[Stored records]
------------------------

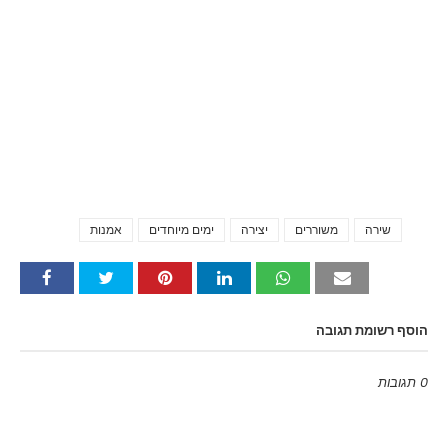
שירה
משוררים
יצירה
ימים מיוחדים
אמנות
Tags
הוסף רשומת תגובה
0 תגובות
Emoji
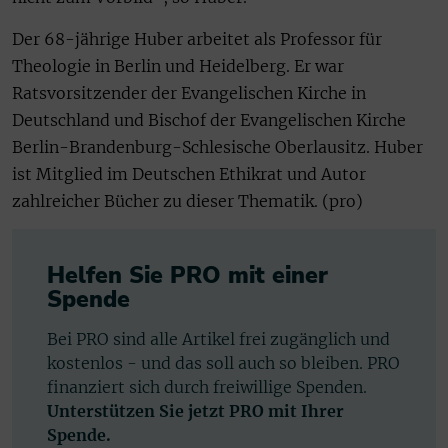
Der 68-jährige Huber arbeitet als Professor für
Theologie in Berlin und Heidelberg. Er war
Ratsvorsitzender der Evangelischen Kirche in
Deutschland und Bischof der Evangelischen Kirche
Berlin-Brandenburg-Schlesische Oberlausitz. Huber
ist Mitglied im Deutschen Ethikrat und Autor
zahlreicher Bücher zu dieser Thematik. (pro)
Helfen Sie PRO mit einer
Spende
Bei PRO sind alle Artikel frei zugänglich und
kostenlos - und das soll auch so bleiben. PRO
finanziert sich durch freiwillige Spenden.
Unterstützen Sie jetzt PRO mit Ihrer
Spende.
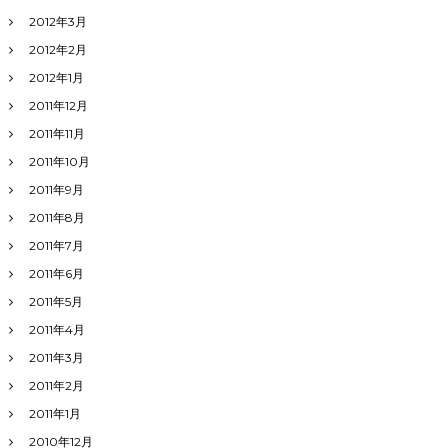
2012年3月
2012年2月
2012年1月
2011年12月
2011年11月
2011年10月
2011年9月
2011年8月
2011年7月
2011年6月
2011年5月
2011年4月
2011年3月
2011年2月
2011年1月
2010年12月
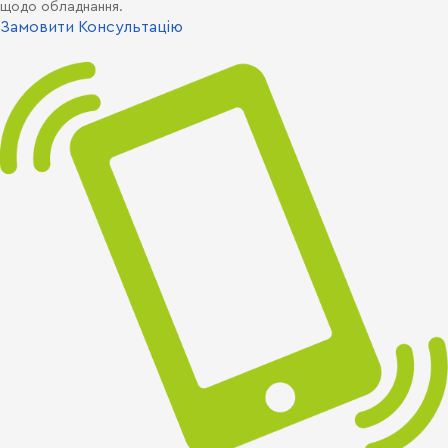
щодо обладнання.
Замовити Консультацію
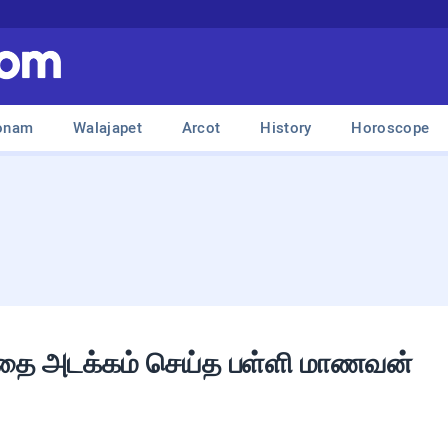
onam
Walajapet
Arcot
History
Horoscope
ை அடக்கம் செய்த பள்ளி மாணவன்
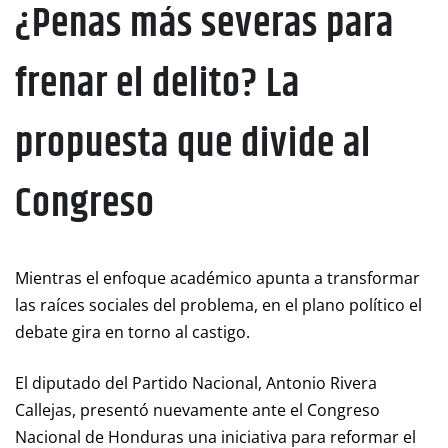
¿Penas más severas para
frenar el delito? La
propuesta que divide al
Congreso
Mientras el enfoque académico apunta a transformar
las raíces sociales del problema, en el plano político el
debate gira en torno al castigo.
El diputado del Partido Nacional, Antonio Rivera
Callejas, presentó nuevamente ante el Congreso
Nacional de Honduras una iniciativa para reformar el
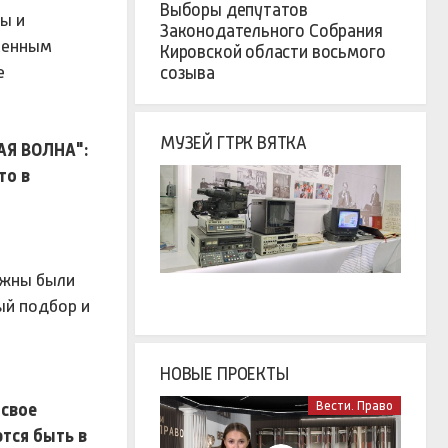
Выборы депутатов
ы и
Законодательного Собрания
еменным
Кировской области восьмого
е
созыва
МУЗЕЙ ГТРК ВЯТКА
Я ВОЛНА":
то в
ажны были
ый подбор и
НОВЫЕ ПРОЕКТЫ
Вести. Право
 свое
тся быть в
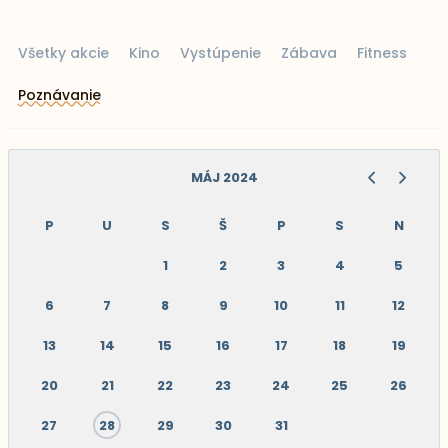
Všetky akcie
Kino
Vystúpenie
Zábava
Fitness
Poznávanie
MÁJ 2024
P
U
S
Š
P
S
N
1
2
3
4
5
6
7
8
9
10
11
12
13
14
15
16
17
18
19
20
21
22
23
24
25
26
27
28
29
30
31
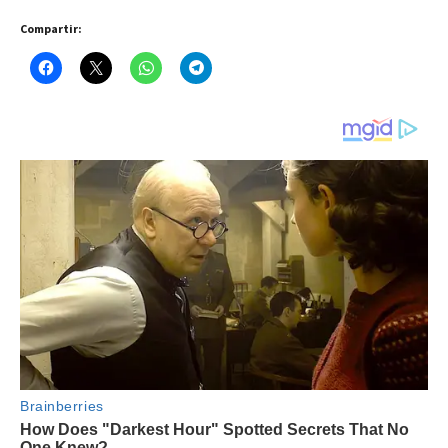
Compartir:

------------------------

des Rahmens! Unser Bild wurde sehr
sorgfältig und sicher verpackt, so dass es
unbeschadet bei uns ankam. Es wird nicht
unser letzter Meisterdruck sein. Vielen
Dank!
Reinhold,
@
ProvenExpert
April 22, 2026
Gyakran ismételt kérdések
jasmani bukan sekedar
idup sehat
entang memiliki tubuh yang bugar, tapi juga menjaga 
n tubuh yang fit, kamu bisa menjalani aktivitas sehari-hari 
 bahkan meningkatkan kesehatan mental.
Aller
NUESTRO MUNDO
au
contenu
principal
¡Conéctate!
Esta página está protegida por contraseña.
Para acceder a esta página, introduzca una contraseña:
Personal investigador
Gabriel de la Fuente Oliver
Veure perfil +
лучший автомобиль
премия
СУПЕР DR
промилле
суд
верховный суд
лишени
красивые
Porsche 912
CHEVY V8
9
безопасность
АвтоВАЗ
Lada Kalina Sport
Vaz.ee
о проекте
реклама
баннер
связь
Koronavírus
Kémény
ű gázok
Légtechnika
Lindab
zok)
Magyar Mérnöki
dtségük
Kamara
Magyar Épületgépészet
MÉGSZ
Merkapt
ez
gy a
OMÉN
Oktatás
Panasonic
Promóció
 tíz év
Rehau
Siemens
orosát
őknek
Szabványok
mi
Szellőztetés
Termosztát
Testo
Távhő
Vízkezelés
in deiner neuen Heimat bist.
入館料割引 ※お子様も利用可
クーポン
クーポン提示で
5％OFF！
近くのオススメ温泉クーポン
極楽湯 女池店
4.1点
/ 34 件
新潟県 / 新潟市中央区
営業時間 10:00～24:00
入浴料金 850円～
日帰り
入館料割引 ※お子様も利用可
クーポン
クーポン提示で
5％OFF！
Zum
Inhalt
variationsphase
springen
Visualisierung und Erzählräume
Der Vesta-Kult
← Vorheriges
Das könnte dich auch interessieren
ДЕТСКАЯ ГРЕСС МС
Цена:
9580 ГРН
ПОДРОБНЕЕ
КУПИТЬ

------------------------

__What needs to be done__: Copy each line containing the word "página" from the data.

__Reply to the task__:
Esta página está protegida por contraseña.
Para acceder a esta página, introduzca una contraseña:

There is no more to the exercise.